Bill Levit can’t get enough of Siberia. Not many classmates hang out in Irkutsk, but Bill testifies that the bleak image of Siberia as a cold place from which many Russians never return, is unfair and outdated. During their latest excursion last Fall, Missy taught English to underclassmen at Baikal National University, while Bill tutored upperclassmen on International Arbitration.

There are many friendship circles originating from common experiences during our days on the Old Campus. One such cadre includes Tony Hawthorne, Herb Hodos, Dirk Soutendijk, Dave Cross, and the late Roy Schwarz, who was forever lost to the group last summer. These mates and their families are a wonderful example of how sons of Mother Yale can become brothers for life.

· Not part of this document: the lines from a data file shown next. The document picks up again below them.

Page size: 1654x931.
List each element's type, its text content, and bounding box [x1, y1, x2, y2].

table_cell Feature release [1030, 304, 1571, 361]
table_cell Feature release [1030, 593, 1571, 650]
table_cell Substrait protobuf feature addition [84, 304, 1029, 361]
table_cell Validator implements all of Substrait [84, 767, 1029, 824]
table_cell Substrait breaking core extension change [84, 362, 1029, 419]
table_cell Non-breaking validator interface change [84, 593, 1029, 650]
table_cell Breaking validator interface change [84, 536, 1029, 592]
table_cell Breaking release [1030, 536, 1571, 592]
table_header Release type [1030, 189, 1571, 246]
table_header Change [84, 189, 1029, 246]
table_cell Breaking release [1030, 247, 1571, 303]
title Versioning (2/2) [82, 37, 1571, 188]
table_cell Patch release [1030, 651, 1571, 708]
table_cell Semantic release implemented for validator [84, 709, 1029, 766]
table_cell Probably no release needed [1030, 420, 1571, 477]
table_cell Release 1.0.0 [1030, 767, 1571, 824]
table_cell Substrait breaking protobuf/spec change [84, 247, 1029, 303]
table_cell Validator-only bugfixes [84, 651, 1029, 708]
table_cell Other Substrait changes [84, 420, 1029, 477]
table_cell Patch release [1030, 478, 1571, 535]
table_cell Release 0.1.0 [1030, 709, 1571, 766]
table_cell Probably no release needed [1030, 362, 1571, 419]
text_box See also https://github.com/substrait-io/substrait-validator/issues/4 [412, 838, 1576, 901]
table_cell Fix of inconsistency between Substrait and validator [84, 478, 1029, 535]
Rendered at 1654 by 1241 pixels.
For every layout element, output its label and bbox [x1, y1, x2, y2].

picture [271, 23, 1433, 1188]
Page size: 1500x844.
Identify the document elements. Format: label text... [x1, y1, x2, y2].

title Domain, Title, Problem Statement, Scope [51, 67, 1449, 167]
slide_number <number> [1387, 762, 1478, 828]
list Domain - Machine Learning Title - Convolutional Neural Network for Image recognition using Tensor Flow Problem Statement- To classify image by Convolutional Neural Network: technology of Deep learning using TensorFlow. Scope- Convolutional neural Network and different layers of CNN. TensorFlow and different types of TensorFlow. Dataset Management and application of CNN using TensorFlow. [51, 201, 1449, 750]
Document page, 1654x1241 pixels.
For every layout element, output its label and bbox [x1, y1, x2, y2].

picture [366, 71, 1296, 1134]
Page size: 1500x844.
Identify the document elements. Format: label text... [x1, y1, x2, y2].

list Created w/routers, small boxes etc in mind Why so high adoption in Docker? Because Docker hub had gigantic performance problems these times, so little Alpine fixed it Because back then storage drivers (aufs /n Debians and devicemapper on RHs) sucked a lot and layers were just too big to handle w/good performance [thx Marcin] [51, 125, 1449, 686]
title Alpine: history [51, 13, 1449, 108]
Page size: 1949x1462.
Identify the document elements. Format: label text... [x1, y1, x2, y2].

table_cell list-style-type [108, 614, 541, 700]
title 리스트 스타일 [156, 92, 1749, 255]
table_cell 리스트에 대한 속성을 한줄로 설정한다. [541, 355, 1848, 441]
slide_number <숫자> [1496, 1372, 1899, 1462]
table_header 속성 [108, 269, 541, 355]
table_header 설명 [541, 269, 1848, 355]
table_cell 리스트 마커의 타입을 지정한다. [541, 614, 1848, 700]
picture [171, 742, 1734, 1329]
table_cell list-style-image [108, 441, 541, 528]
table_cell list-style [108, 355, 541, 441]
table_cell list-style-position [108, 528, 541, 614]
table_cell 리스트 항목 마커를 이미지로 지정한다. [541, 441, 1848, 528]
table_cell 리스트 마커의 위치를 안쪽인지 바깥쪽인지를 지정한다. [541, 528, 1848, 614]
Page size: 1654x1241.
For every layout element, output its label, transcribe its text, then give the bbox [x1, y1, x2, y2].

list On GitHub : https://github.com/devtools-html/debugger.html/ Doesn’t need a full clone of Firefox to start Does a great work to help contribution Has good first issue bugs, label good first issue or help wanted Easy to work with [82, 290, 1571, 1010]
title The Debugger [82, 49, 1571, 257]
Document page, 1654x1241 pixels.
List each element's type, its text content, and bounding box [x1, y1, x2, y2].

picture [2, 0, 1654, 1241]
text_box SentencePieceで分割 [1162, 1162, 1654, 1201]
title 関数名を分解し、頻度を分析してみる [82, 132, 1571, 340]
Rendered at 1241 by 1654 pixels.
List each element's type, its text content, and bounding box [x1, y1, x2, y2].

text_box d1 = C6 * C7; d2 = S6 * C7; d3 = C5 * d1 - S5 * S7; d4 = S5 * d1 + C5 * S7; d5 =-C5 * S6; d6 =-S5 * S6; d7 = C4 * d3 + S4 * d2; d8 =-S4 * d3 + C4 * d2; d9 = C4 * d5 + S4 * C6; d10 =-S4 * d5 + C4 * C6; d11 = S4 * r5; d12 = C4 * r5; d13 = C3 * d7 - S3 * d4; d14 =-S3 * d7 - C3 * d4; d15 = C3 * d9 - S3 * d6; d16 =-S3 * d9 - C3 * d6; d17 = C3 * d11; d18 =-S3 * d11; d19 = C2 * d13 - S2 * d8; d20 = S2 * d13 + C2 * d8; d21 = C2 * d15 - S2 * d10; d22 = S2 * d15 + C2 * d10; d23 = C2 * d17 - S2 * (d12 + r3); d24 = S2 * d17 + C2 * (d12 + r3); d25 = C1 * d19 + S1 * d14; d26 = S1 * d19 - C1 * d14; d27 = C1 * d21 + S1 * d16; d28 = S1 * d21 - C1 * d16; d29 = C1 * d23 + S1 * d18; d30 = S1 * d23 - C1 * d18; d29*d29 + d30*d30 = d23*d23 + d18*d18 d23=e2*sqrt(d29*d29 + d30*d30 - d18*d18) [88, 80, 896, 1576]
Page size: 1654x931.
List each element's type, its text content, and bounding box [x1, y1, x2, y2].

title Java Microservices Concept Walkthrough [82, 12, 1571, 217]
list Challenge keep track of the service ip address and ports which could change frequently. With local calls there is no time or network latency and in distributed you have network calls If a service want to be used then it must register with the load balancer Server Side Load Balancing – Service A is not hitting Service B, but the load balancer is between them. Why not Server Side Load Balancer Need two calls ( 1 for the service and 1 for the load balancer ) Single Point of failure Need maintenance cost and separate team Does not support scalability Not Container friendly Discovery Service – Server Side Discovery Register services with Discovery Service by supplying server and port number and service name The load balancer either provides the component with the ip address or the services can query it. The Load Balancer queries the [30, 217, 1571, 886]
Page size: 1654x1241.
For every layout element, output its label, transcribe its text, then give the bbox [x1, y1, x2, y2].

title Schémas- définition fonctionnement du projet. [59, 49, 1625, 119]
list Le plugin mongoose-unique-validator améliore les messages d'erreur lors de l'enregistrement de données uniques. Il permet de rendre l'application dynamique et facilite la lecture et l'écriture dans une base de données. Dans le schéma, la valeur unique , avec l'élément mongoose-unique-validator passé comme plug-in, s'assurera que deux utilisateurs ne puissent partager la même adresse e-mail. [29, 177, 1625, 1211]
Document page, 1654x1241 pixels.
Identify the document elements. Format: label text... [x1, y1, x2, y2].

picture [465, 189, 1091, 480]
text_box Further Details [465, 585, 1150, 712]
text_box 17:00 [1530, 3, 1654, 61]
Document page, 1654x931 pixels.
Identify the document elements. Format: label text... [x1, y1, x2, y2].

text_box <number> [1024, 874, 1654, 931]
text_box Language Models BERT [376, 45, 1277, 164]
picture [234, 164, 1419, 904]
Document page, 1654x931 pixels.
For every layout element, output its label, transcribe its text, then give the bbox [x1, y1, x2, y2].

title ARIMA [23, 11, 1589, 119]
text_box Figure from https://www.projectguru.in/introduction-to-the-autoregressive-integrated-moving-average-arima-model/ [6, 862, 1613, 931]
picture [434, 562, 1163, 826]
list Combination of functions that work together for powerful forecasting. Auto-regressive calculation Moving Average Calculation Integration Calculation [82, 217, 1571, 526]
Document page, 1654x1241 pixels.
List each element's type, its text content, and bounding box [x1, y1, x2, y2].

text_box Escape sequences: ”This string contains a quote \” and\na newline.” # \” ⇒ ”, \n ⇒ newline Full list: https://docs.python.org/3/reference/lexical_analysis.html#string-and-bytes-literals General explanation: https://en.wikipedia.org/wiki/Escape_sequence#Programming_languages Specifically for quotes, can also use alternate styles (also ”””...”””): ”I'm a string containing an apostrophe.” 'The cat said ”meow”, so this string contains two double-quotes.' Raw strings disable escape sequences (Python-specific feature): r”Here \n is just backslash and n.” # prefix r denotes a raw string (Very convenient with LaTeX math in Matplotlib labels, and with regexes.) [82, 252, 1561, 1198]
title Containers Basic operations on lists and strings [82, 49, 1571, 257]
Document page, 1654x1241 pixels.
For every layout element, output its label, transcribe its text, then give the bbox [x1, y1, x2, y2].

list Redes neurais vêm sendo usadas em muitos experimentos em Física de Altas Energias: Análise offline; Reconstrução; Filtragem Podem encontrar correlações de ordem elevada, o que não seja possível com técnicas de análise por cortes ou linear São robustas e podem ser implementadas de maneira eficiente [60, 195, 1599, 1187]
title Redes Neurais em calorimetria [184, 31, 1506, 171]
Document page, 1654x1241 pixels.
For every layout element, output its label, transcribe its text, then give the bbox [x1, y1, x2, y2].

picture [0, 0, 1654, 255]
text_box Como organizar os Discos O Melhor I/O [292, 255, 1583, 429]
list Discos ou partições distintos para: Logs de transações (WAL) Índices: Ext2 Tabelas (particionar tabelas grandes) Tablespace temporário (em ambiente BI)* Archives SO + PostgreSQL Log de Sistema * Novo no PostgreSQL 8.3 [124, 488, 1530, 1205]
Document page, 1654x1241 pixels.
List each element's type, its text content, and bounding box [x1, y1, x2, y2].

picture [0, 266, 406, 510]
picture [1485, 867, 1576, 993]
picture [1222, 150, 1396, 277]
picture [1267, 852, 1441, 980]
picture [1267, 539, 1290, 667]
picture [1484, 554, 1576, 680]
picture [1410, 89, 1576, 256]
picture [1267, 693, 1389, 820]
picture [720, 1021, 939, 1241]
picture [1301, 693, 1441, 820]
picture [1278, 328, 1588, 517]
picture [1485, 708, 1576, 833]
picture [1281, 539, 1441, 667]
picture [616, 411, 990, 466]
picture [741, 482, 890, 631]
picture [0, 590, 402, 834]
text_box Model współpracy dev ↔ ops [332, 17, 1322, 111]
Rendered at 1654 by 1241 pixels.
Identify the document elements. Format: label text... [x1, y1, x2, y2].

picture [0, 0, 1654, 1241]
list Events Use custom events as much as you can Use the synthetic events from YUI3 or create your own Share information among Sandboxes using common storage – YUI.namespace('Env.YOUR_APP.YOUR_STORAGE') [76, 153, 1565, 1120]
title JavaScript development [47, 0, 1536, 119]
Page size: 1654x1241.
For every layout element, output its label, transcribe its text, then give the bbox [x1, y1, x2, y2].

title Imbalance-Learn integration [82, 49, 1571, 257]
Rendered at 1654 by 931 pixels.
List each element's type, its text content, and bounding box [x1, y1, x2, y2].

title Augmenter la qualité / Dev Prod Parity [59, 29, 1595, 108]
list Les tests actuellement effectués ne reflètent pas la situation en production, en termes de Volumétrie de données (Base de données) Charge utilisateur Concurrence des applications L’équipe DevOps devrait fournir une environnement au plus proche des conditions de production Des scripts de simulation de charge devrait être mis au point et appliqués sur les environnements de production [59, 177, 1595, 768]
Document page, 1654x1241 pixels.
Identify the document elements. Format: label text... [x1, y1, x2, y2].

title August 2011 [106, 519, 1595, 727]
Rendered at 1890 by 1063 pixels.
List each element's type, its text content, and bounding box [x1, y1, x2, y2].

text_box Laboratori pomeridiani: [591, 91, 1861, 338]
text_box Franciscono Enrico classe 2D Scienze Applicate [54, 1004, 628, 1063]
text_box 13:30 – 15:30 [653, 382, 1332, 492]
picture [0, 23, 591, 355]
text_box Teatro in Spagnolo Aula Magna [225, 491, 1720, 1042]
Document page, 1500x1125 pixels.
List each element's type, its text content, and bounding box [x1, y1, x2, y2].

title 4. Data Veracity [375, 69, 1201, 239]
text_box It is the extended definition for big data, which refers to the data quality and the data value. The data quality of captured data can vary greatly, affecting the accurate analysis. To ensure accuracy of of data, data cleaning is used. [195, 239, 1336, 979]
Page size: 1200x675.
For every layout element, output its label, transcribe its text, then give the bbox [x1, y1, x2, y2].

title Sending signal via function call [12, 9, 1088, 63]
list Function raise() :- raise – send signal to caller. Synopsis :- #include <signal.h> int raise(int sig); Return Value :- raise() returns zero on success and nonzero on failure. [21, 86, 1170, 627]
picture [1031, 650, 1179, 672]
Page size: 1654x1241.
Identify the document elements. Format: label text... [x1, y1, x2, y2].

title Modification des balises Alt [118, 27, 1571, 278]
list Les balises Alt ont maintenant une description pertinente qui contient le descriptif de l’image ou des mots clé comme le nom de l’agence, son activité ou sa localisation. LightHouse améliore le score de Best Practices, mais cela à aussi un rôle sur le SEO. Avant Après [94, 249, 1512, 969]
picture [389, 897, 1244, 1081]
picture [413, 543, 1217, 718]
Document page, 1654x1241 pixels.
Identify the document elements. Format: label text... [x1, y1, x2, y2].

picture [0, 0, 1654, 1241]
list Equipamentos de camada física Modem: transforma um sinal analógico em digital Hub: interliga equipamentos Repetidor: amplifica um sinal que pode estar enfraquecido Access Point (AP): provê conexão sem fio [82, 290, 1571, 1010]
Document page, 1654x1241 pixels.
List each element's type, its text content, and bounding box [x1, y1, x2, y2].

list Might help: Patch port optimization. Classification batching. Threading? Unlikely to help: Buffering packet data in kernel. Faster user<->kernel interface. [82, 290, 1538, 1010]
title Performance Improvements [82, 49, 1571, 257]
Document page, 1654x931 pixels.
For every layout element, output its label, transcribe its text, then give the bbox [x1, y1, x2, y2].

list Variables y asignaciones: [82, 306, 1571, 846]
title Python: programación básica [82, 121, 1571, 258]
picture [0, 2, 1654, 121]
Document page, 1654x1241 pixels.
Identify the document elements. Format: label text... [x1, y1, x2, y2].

Two Authors. A fast moving thriller, Efraim’s Eye, is the third novel from Bill Peace, now living in London. The story involves a freelance terrorist with an obsessive hatred for everything British. Several other international characters, including a beautiful multi-lingual Israeli operative, clash in this adventure set in Europe, the Middle East, and north Africa. A fourth novel, the The Iranian Scorpion will quickly follow the third. Bill advises that Amazon or Barnes and Noble will be pleased to take your order. The Arrogant Leader: Dealing With The Excess of Power, by Fritz Steele and Stephen Jenks, was published last September and is available through Amazon or arrogantleader.com. This is a nonfiction work exploring and explaining why certain business leaders fail to recognize the costs of their arrogant behavior and lack of humility. Self-described as disorganized, Fritz has a doctorate from M.I.T. in Organization Studies.